Morgan Stanley’s Vince Lumia Sees Rise of the “Mega” Team Post-Pandemic
The days are numbered for the solo practitioner or two-person team with an associate or two, a Morgan Stanley wealth management executive declared Thursday.
Vince Lumia, managing director and head of field management, who oversees the wirehouse’s network of approximately 16,000 financial advisors across roughly 600 branches, said the Covid-19 pandemic has accelerated the trend of teams getting larger, combining expertise across geographies, and appointing the equivalent of chief operating officers to run the day-to-day business.
“The new normal, post-Covid, will be dominated by even larger teams or mega teams,” Lumia told an online audience attending the Securities Industry and Financial Markets Association’s annual private client conference.
A Morgan Stanley spokeswoman declined to provide any statistics about how many of its 16,000 brokers are on teams or the average size of its teams.
The firm issued an internal report last year that said the fastest growing segment of the teaming population is the “mega team” of five or more advisors. These teams at Morgan Stanley grew by 29% year over year at the end of the second quarter of 2019, versus just 1% for two-person teams, according to the paper, titled “Emerging Trends of Our High Performing Teams.”
Wirehouses have emphasized teaming for years because they say that customers can benefit from having different specialists available.

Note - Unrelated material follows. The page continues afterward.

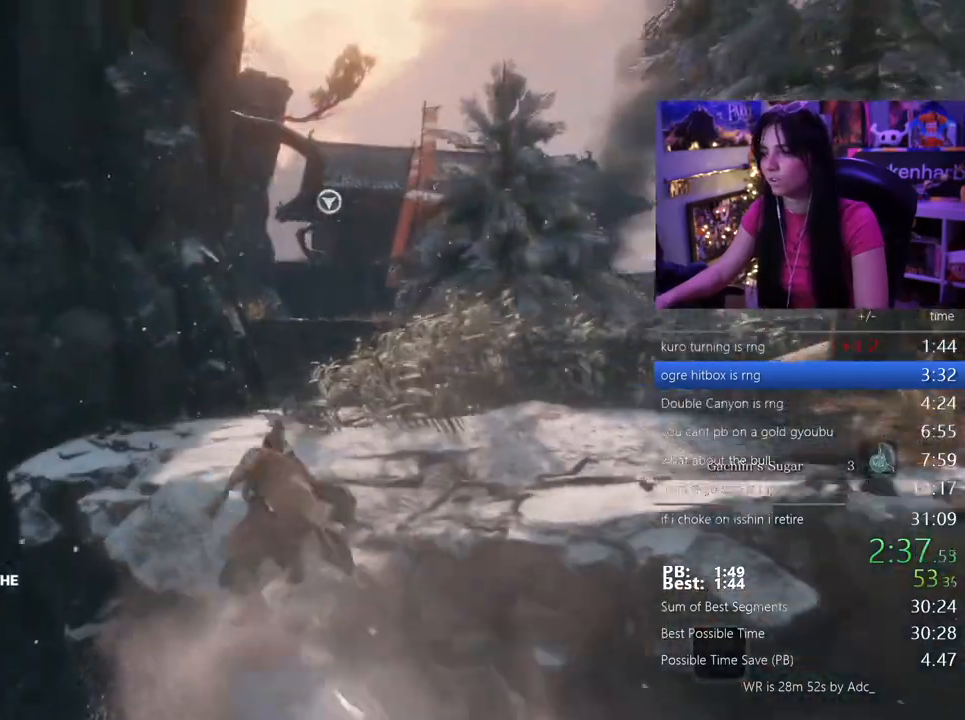
{"keys": ["w"], "mouse": [], "events": [[17, "shift", "up"], [17, "space", "up"], [300, "f", "down"], [383, "f", "up"]]}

Recruiters say it also makes it more difficult for team members to move firms since they may have to leave behind clients governed by partnership agreements that can be subject to additional non-solicitation rules unless everyone agrees to move together.
“It’s hard when you’ve got five advisors in five different states, trying to convince them all to leave and, even when they’re on the same page, to coordinate it,” said Rick Rummage, a recruiter in Herndon, Virginia.
Lumia had said the goal in building larger teams is to achieve a “scalable and repeatable” investment process and client experience, and to meet a growing list of “complex” demands from clients around tax planning, trust and estate planning and philanthropy.
Teams are also adding support roles such as COOs or specialists to free up lead advisors for more prospecting, according to Lumia.
“Without capacity and scale, teams will spend their time doing administrative things, much of which is of much less value to the client,” Lumia said. “High performing teams are quicker to partner with other specialized advisors when opportunities require skills that are not a part of their own core strengths.”
With the pandemic’s acceleration of the use of video calls, advisors have a “greater willingness” to partner across geographies to bring in outside specialists and resources without the need for travel, Lumia said.
To be sure, the pandemic and the rise of larger teams has also triggered some break-ups, according to Rummage and a lawyer who has helped some brokers navigate complicated splits.
“It’s hard enough for two advisors to work together without any blow-ups,” Rummage said. “When you add a third, the difficulty is exponential. Eight, it’s a bloodbath when you break up, and it happens more than you’d think.”
In one recent example, highlighting the pressures that the pandemic has put on teams, a top-ranked Morgan Stanley broker with a $1 billion client book was ousted after he allegedly installed a listening device in his former partners’ office.
“Covid has really turned the industry into ‘Lord of the Flies,’” Cleveland-based lawyer Scott Matasar, who was not involved in the incident but represented brokers after their team dissolved, said previously in reference to the novel about stranded school boys fighting over how to govern themselves. “Everybody has been protecting their turf out of concern over what Covid meant for their bottom line.”